What Is Mindfulness And How Does It Combat What Is Happening To Our Children Today?

Mindfulness is characterized, quite literally, by the quality or state of one being mindful

In other words, mindfulness is the practice of maintaining a nonjudgmental state of heightened or complete awareness of one's thoughts, emotions, or experiences on a moment-to-moment basis

This state of awareness allows our children to stop, slow down, and reprioritize their emotions. With this in mind, mindfulness grants kids the opportunity to experience what they feel, accept it, label, and appreciate what it means to them. To that end, mindfulness brings a greater understanding of what it means to feel certain ways, and provides the tools necessary to evenly distribute those emotions as opposed to acting out in ways that are not beneficial to kids, parents, or the schools.

The trick is to bring mindfulness into kids' lives early - so they have the knowledge when they are more easily adaptable and they become better prepared to transition into the next phase of their lives when it’s time.

Best Ways To Bring Mindfulness Into Schools

You can certainly implement a school-wide mindfulness program so long as you take the time to do the research and understand the physical curriculum needed to teach it properly. Though, this method certainly takes a lot of effort and time. As such, a proper plan has to be in place, and you need to have A LOT of patience to make it happen.

How to bring mindfulness into schools

  • Begin with the teachers - if the school is the body, then it is the teacher who is the heart of the school. If you can get the teachers on board with the idea of mindfulness teachings, you are a LONG way to making the necessary changes to embrace mindfulness. Do you know a teacher who also sees the benefits of mindfulness? Perhaps there is one who is willing to learn about it? Once you have a teacher to help prop up the program, then that is all you need to get the rest to follow along.
  • There is a science behind mindfulness and you need to know it - there is a lot happening within the field of mindfulness right now – especially as it relates to schools. There are studies everywhere which quantify the practical benefits for kids across the country. Seek out these studies, learn the numbers, and present them to your school. The more hard evidence you have at your disposal, the easier it will be to help change some minds.
  • Be open to conversation with faculty and parents - there is a lot of misconception around mindfulness, the practice of yoga, and breathing techniques everywhere in this country. Some members of our community may hold outdated and outmoded beliefs on mindfulness and look down upon the practice without understanding the benefits. Perhaps some feel it defies their teachings as a parent, or maybe it insinuates belief in other religions. Take the time to help educate people in as much of a non-secular way as possible.
  • There is no one size fits all approach - mindfulness means many different things to many different people. Some people see it as a method to benefit sleep. Some see it as a centering agent. While others interpret mindfulness as a tool to better help their exercise programs. The fun part is that they are all right! It is all of those things at once. The issue we all have to agree on though is that no child is the same. As such, no method of teaching mindfulness can work for everyone. Understand your child's needs, their age, and their opportunities for improvement - that way you can configure specific methods for teaching mindfulness to kids in the ways they need it most.

• _Information shown_:
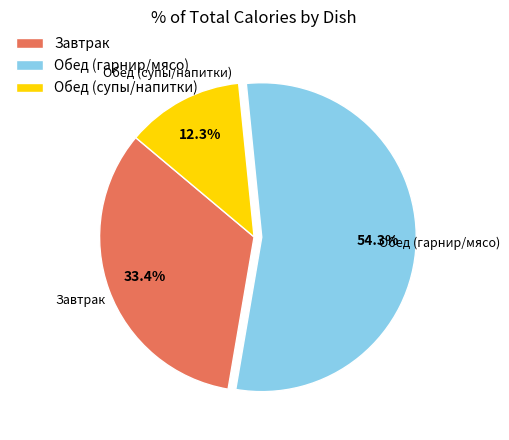

What is the smallest slice in the pie chart?

Обед (супы/напитки)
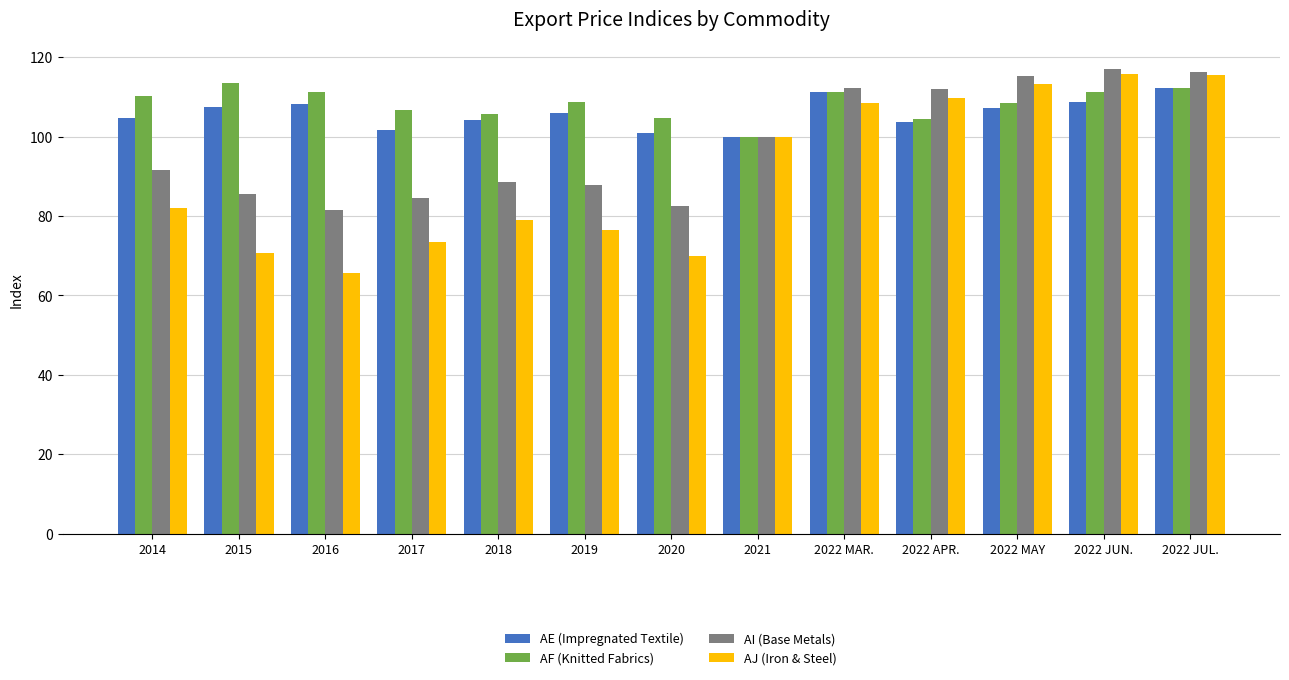

How many data points in AF (Knitted Fabrics) are less than 108?

5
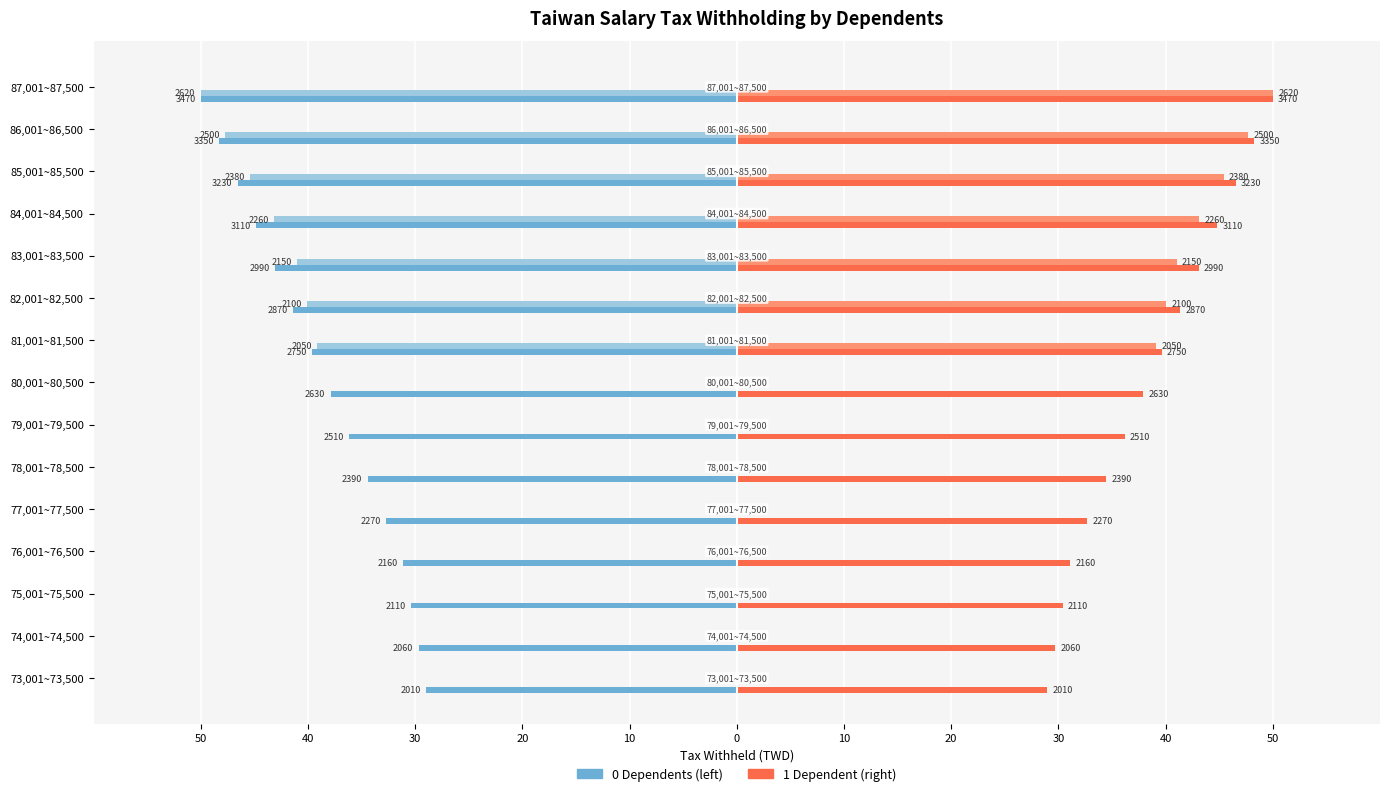

True or false: the data shows 29.7 at 74,001~74,500.

True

• _Task list_:
A. According to the mindfulness article, who is the heart of the school?
B. Copy everything from "The trick is" down to "when it’s time." in the mindfulness article, substituting "key" for "trick".
The listing comes from a different source than the mindfulness article.

• _Set of answers_:
A. The teacher is the heart of the school.

B.
The key is to bring mindfulness into kids' lives early - so they have the knowledge when they are more easily adaptable and they become better prepared to transition into the next phase of their lives when it’s time.